State the number of lines in these records that include the string "text", and say nothing more.

*** SUPPLIED ENTRIES Section Begins ***

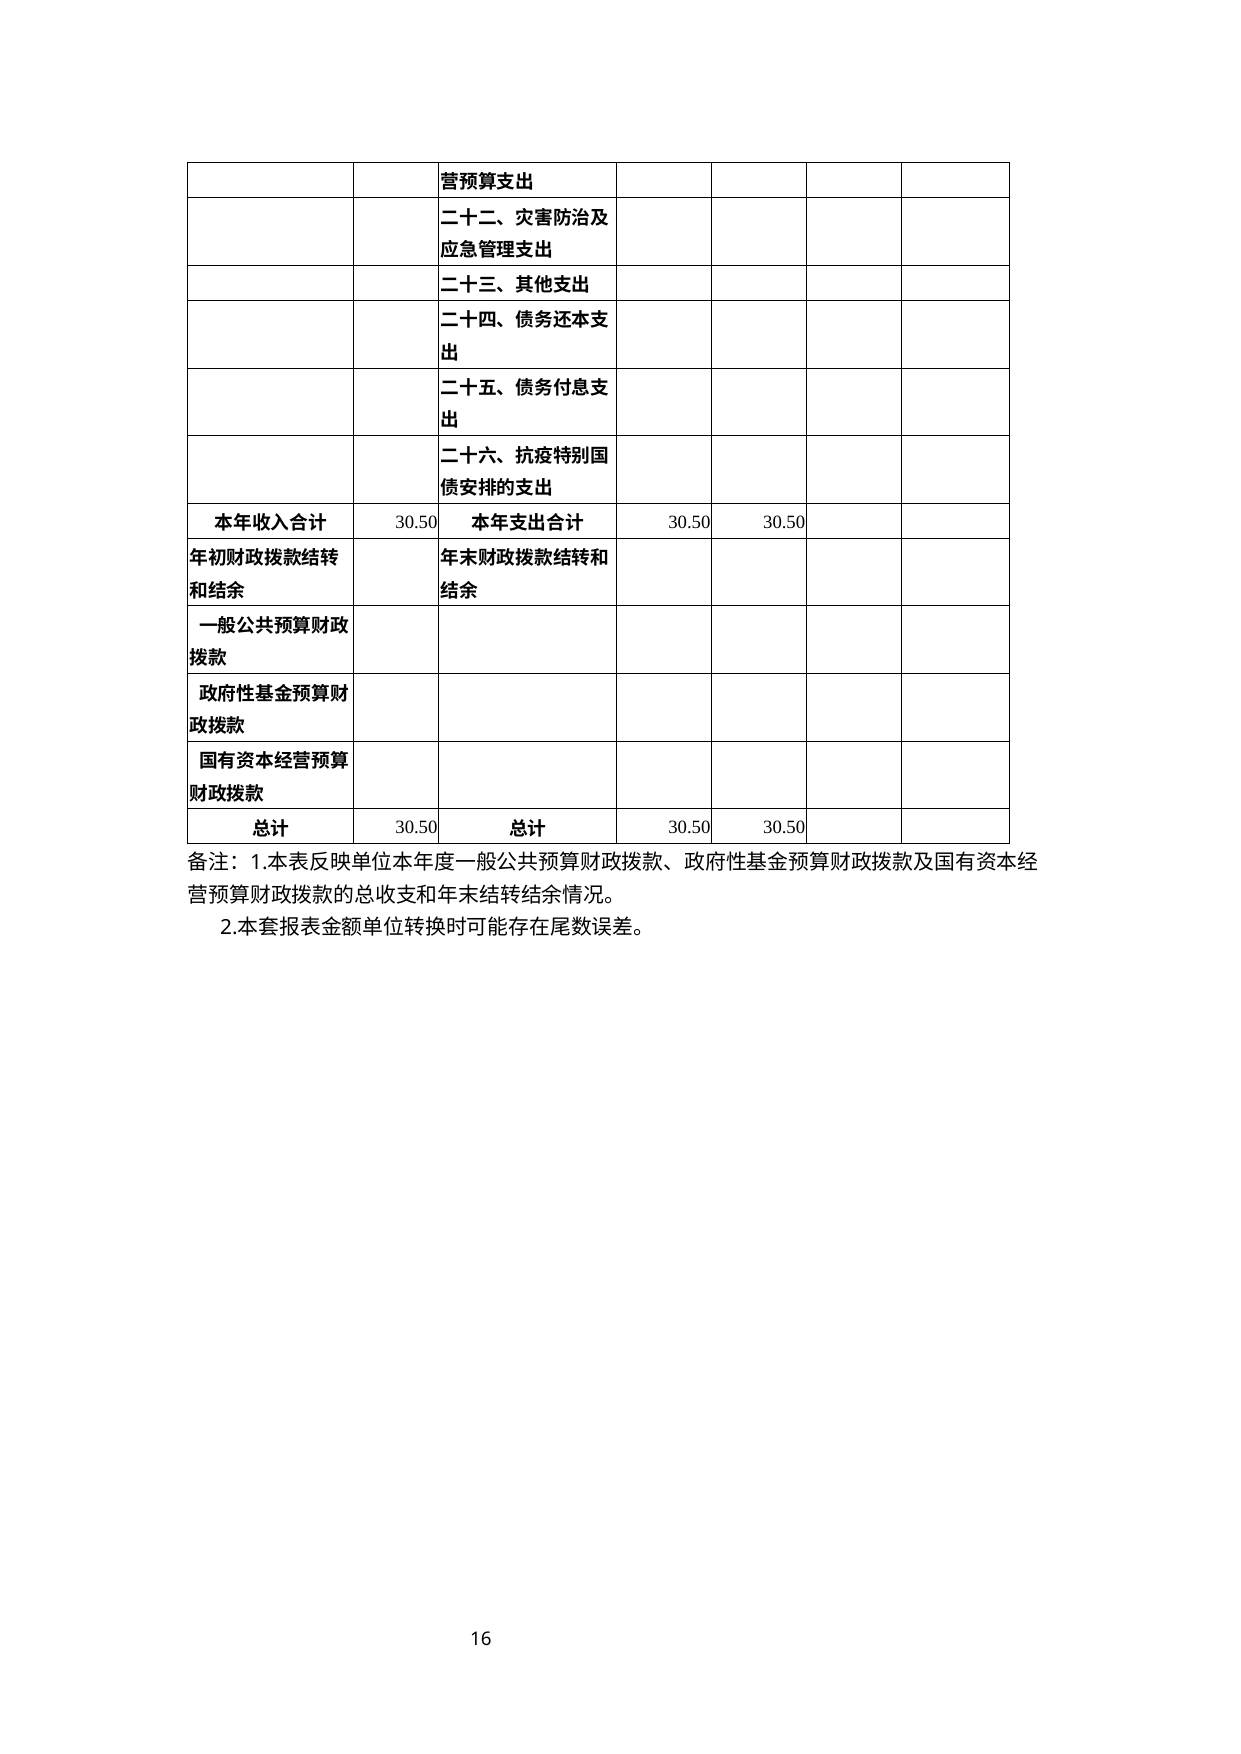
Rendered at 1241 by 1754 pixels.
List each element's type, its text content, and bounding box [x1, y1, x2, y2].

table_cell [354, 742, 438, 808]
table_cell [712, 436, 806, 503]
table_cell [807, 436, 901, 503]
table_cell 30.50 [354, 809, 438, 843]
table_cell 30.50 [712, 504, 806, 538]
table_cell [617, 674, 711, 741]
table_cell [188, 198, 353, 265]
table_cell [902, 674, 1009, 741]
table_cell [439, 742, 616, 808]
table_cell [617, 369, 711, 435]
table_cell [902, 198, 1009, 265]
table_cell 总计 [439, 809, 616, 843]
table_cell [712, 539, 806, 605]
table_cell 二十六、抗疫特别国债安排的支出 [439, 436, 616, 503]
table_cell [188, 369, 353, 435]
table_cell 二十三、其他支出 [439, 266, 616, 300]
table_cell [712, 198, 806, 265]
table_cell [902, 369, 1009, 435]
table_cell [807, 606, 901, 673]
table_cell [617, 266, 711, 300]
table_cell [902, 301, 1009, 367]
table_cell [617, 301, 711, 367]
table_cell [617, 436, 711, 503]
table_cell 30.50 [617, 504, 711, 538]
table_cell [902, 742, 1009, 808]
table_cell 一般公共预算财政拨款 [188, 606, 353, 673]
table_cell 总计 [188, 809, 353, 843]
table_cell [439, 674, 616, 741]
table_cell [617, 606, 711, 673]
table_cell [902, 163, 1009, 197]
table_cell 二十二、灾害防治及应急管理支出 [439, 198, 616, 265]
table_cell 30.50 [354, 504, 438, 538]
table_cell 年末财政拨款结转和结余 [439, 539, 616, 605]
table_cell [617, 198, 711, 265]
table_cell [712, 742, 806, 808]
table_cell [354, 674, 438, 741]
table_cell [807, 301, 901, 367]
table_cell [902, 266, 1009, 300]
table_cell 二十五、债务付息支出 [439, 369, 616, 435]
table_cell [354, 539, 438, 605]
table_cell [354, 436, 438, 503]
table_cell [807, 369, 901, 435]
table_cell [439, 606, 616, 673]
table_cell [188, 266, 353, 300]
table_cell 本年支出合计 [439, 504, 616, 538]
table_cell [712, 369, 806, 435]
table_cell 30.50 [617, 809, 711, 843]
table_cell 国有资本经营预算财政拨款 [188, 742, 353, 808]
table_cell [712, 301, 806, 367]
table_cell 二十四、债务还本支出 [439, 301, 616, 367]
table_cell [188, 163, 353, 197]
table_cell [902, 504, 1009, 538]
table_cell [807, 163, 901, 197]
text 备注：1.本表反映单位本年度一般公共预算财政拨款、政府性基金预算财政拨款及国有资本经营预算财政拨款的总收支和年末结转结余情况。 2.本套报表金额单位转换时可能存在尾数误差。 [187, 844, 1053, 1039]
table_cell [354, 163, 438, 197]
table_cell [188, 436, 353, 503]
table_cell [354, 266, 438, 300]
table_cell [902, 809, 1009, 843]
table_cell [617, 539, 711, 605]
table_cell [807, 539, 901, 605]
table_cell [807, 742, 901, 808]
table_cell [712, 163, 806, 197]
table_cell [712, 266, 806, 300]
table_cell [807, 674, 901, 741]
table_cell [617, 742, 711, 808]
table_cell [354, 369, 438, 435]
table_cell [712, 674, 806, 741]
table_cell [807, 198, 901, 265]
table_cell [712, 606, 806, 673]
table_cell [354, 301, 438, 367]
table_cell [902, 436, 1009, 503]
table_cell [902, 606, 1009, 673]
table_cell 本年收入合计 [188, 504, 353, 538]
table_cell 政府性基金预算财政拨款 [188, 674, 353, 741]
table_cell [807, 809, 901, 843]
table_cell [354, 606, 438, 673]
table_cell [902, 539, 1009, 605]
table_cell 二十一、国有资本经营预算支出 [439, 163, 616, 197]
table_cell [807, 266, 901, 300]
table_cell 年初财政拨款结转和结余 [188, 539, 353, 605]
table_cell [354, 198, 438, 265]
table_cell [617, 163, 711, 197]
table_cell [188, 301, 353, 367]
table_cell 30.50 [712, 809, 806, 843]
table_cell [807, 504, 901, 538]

*** SUPPLIED ENTRIES Section Ends ***

ANSWER FOR THIS EXERCISE: 2